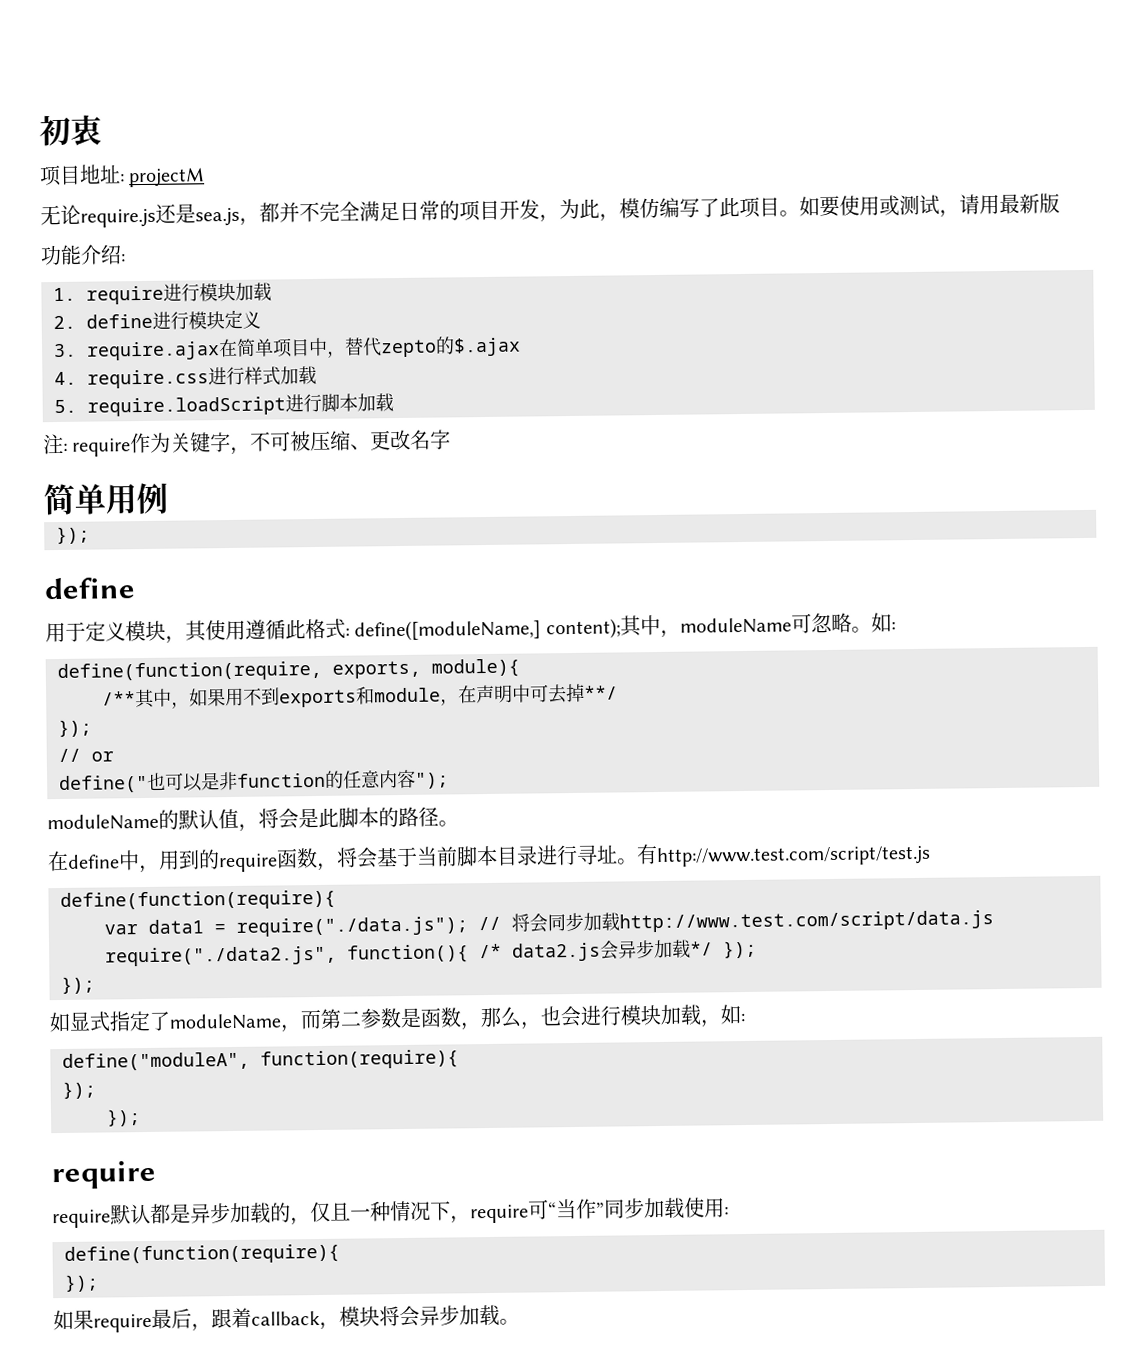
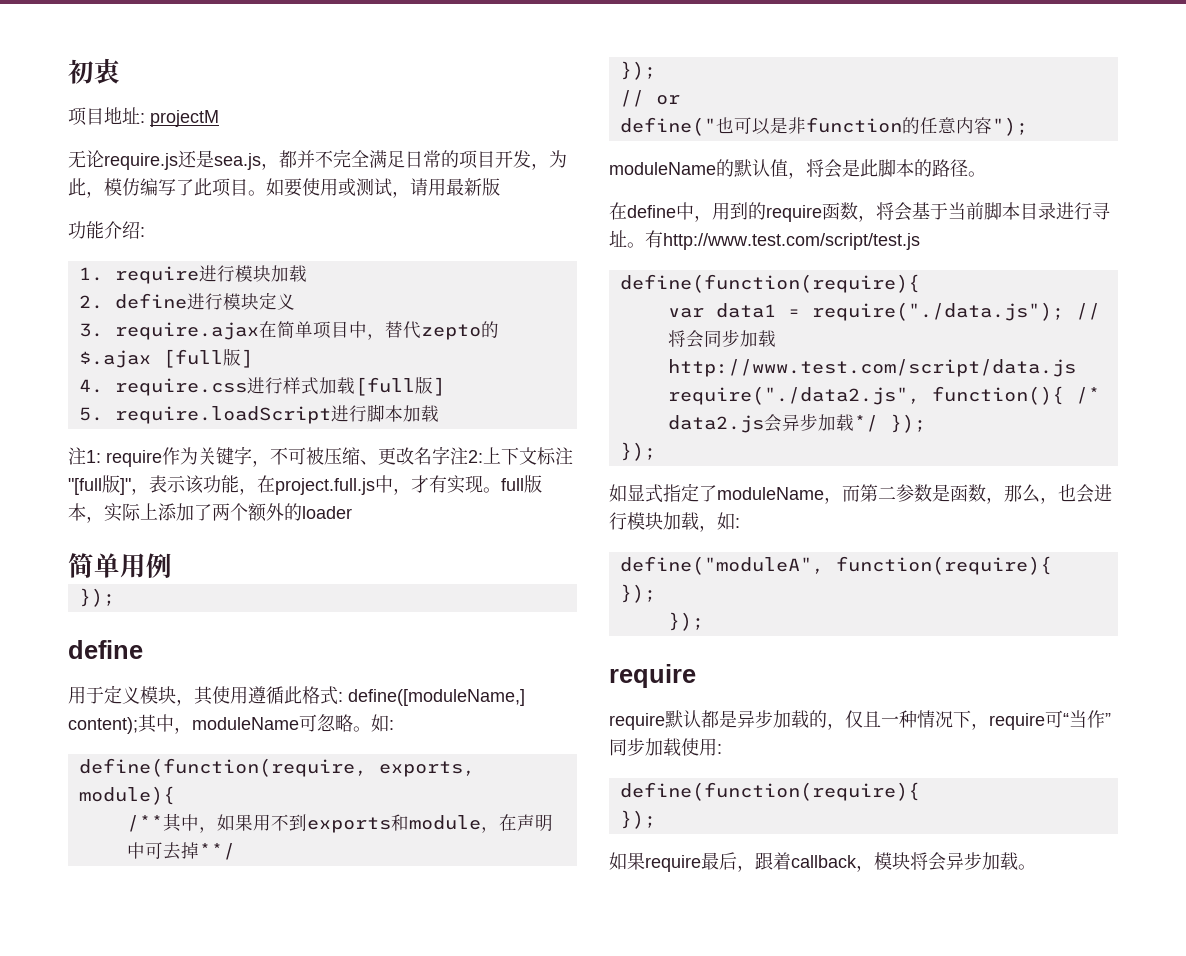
(521, 347) none -> [162,348,253,368] [full版]
(317, 375) none -> [354,376,445,396] [full版]
[63,442,68,452] : -> [86,450,101,463] 1:
(452, 439) none -> [450,447,573,465] [68,475,542,495] [68,503,352,523] 注2:上下文标注"[full版]"，表示该功能，在project.full.js中，才有实现。full版本，实际上添加了两个额外的loader

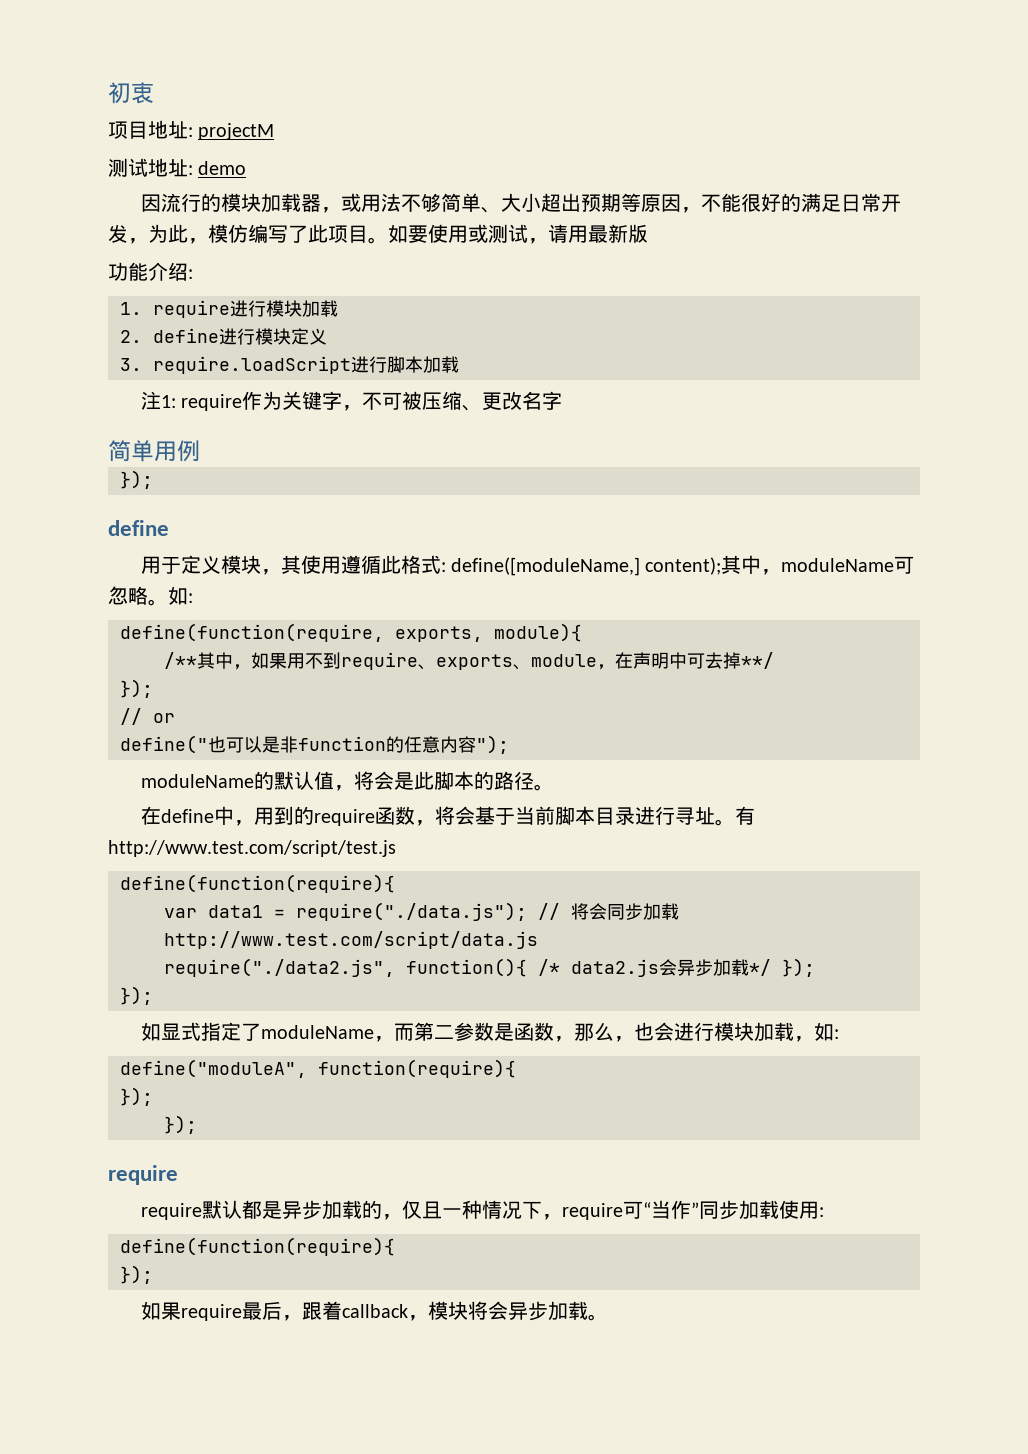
[68,149,369,170] 无论require.js还是sea.js，都并不完全 -> [108,158,247,177] [140,193,801,213] 测试地址: demo // 因流行的模块加载器，或用法不够简单、大小超出预期等原因，不能很好的
[441,150,495,169] 的项目 -> (881, 202) none
[114,321,499,340] [78,348,253,368] [78,376,445,396] [78,407,103,421] require.ajax在简单项目中，替代zepto的$.ajax [full版] // 4. require.css进行样式加载[full版] // 5. -> (142, 364) none
[450,447,573,465] [68,475,542,495] [68,503,352,523] 注2:上下文标注"[full版]"，表示该功能，在project.full.js中，才有实现。full版本，实际上添加了两个额外的loader -> (563, 400) none
[306,814,409,833] exports和 -> [341,652,531,670] require、exports、

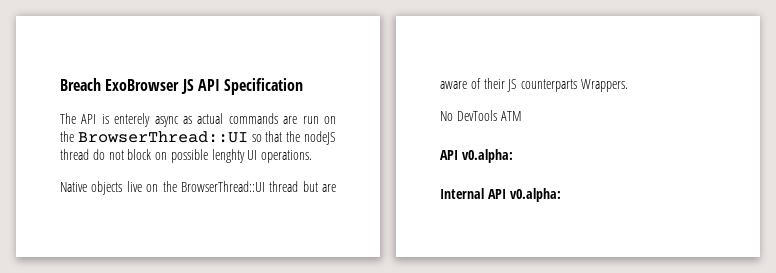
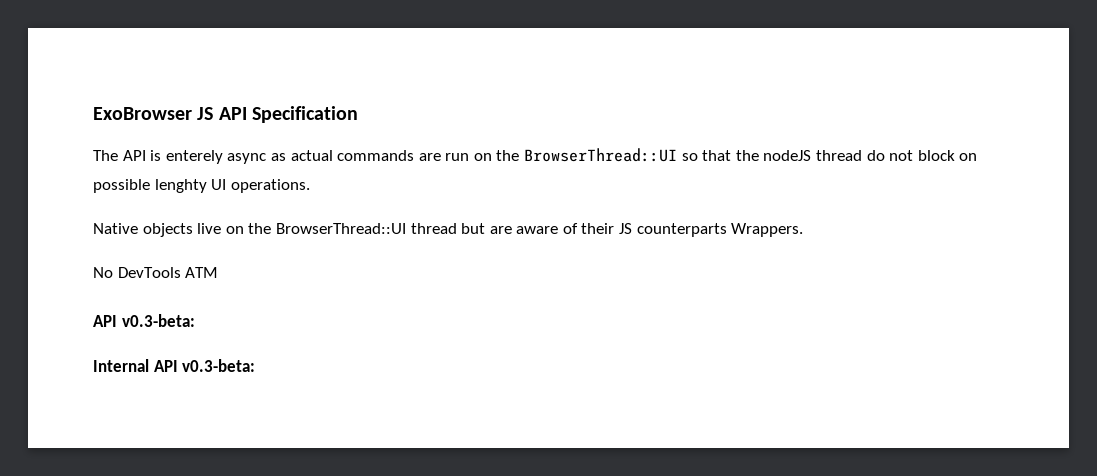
[60,78,101,91] Breach -> (93, 113) none
[461,149,513,163] v0.alpha: -> [121,314,195,327] v0.3-beta:
[509,188,561,202] v0.alpha: -> [182,359,256,372] v0.3-beta:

_Prompt_. Above this instruction are the records; retype exactly the lines from the one containing "(317, 375) none -> [354,376,445,396] [full版]" up to and including the one containing "(452, 439) none".

_Written response_.
(317, 375) none -> [354,376,445,396] [full版]
[63,442,68,452] : -> [86,450,101,463] 1:
(452, 439) none -> [450,447,573,465] [68,475,542,495] [68,503,352,523] 注2:上下文标注"[full版]"，表示该功能，在project.full.js中，才有实现。full版本，实际上添加了两个额外的loader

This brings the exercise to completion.